It takes a whole 0.63 seconds for latexmlmath to parse in a single equation. As Miller notes, this is partiallydue to the overhead of the command initializing/loading in libraries each time it is called.

In [74]:
intext = "\\begin{document} $\\frac{3}{4}$ $\\frac{5}{6}$ $\\frac{7}{8}$ \\end{document}"

proc = subprocess.Popen(["latexml", "--quiet", "-"], stderr = PIPE, stdout = PIPE, stdin = PIPE)
stdout, stderr = proc.communicate(intext)
proc = subprocess.Popen(["latexmlpost", "--pmml", "--format=xhtml" , "-"], stderr = PIPE, stdout = PIPE, stdin = PIPE)
stdout2, stderr = proc.communicate(stdout)
print(stdout2)

<?xml version="1.0" encoding="utf-8"?>
<!DOCTYPE html PUBLIC "-//W3C//DTD XHTML 1.1 plus MathML 2.0//EN" "http://www.w3.org/Math/DTD/mathml2/xhtml-math11-f.dtd">
<html xmlns="http://www.w3.org/1999/xhtml">
<head>
<title>Untitled Document</title>
<!--Generated on Thu Jul 28 14:40:42 2016 by LaTeXML (version 0.8.2) http://dlmf.nist.gov/LaTeXML/.-->

<meta http-equiv="Content-Type" content="application/xhtml+xml; charset=UTF-8"/>
<link rel="stylesheet" href="/home/jay/hopper/hoptex/LaTeXML.css" type="text/css"/>
</head>
<body>
<div class="ltx_page_main">
<div class="ltx_page_content">
<div class="ltx_document">
<div id="p1" class="ltx_para">
<p class="ltx_p"><math xmlns="http://www.w3.org/1998/Math/MathML" id="p1.m1" class="ltx_Math" alttext="\frac{3}{4}" display="inline"><mfrac><mn>3</mn><mn>4</mn></mfrac></math> <math xmlns="http://www.w3.org/1998/Math/MathML" id="p1.m2" class="ltx_Math" alttext="\frac{5}{6}" display="inline"><mfrac><mn>5</mn><mn>6</mn></mfrac></math> <math xmlns="http:

Note that, within the results of *latexmlpost*, we have presentation MathML with the exact same formatting as the results we received from latexmlmath.

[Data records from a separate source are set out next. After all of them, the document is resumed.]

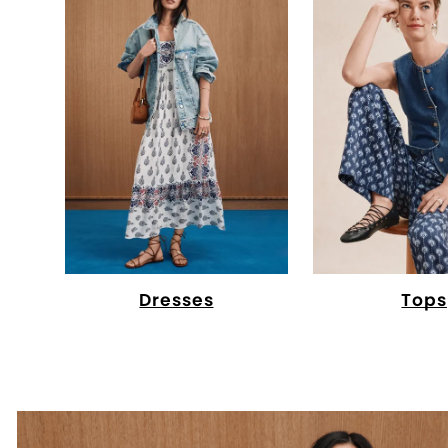
Dresses
Tops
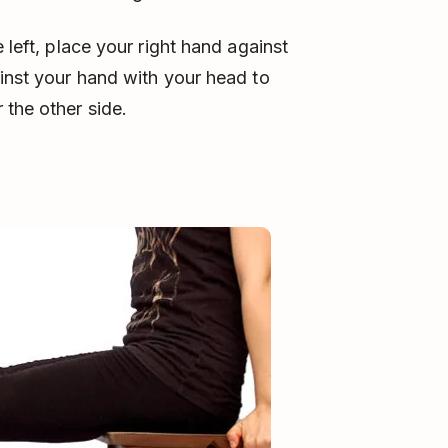
 left, place your right hand against
ainst your hand with your head to
 the other side.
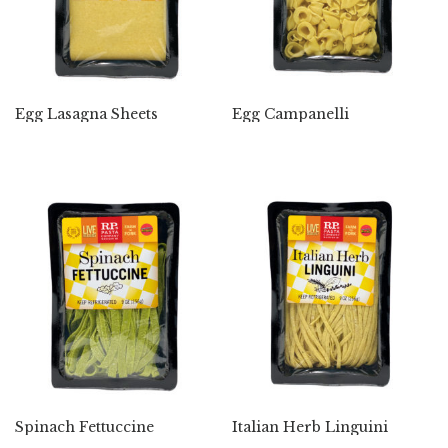
Egg Lasagna Sheets
Egg Campanelli
Spinach Fettuccine
Italian Herb Linguini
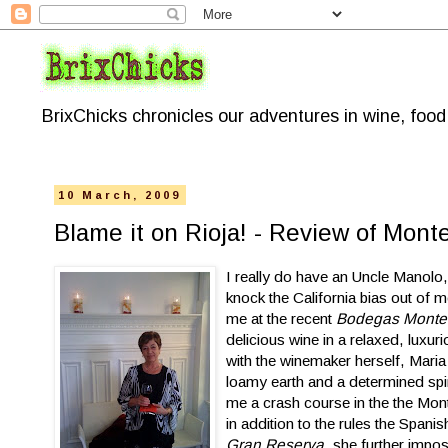
BrixChicks chronicles our adventures in wine, foo
10 March, 2009
Blame it on Rioja! - Review of Mont
I really do have an Uncle Manolo,
knock the California bias out of m
me at the recent
Bodegas Montec
delicious wine in a relaxed, luxur
with the winemaker herself, Maria
loamy earth and a determined spir
me a crash course in the the Mont
in addition to the rules the Span
Gran Reserva
, she further impo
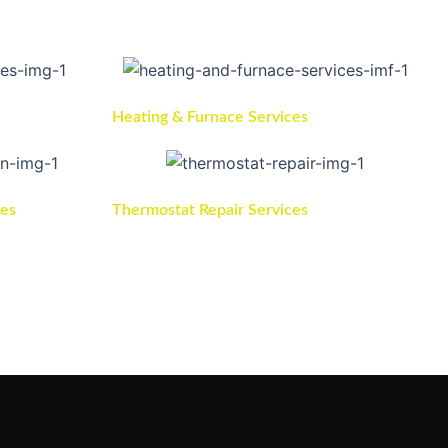
Heating & Furnace Services
ces
Thermostat Repair Services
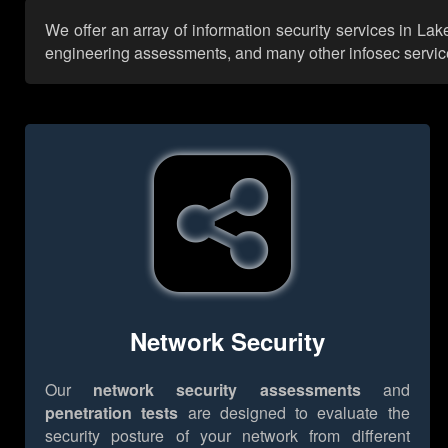
We offer an array of information security services in La
engineering assessments, and many other infosec services,
Network Security
Our
network security assessments
and
penetration tests
are designed to evaluate the
security posture of your network from different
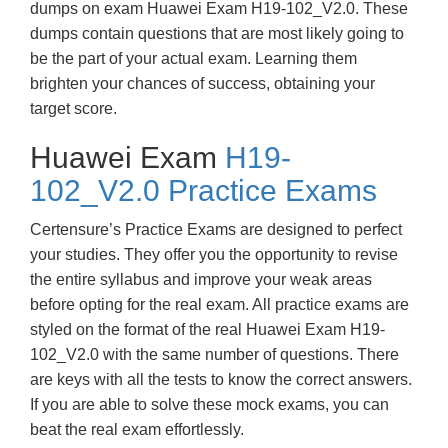
dumps on exam Huawei Exam H19-102_V2.0. These
dumps contain questions that are most likely going to
be the part of your actual exam. Learning them
brighten your chances of success, obtaining your
target score.
Huawei Exam
H19-
102_V2.0 Practice Exams
Certensure’s Practice Exams are designed to perfect
your studies. They offer you the opportunity to revise
the entire syllabus and improve your weak areas
before opting for the real exam. All practice exams are
styled on the format of the real Huawei Exam H19-
102_V2.0 with the same number of questions. There
are keys with all the tests to know the correct answers.
If you are able to solve these mock exams, you can
beat the real exam effortlessly.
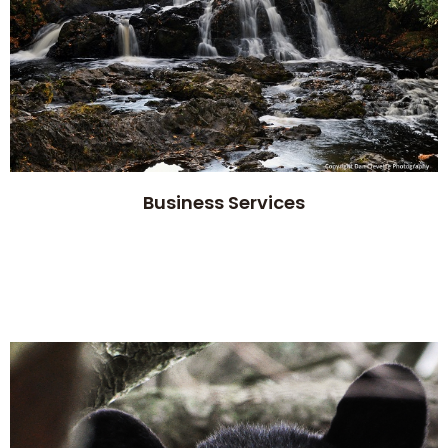
Business Services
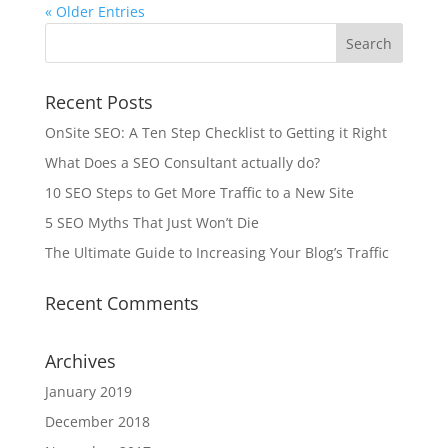
« Older Entries
Recent Posts
OnSite SEO: A Ten Step Checklist to Getting it Right
What Does a SEO Consultant actually do?
10 SEO Steps to Get More Traffic to a New Site
5 SEO Myths That Just Won’t Die
The Ultimate Guide to Increasing Your Blog’s Traffic
Recent Comments
Archives
January 2019
December 2018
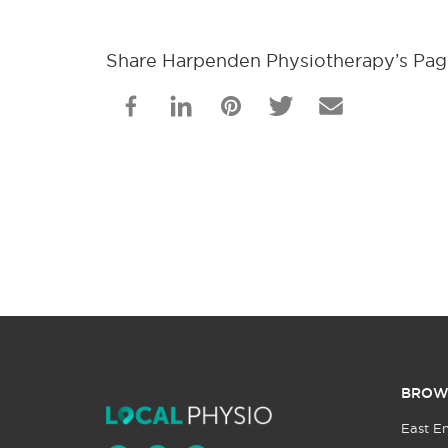
Share Harpenden Physiotherapy’s Pa
BROW
East E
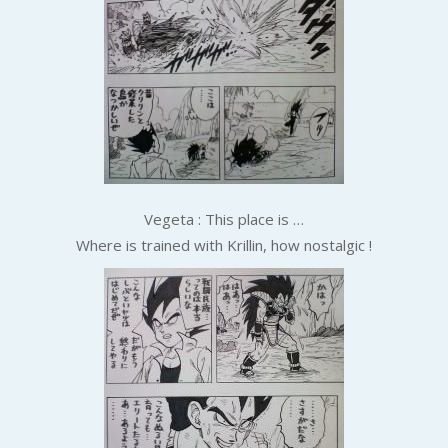
Vegeta : This place is …
Where is trained with Krillin, how nostalgic !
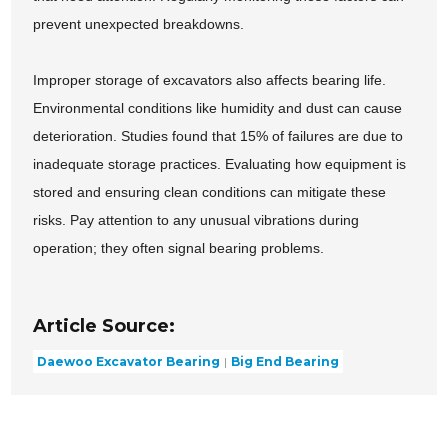
prevent unexpected breakdowns.
Improper storage of excavators also affects bearing life.
Environmental conditions like humidity and dust can cause
deterioration. Studies found that 15% of failures are due to
inadequate storage practices. Evaluating how equipment is
stored and ensuring clean conditions can mitigate these
risks. Pay attention to any unusual vibrations during
operation; they often signal bearing problems.
Article Source:
Daewoo Excavator Bearing
Big End Bearing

One potential fix to the performance problems would be to:
* Per document, construct a latex body of only display mode equations from said document
* Run the temporary document through the latexml/latexmlpost pipeline
* If it encounters errors, try to handle it with latexmlmath
* Otherwise, parse in the equations from the document XHTML output (the equations should be in the same order in the temporary file as they were in the main file).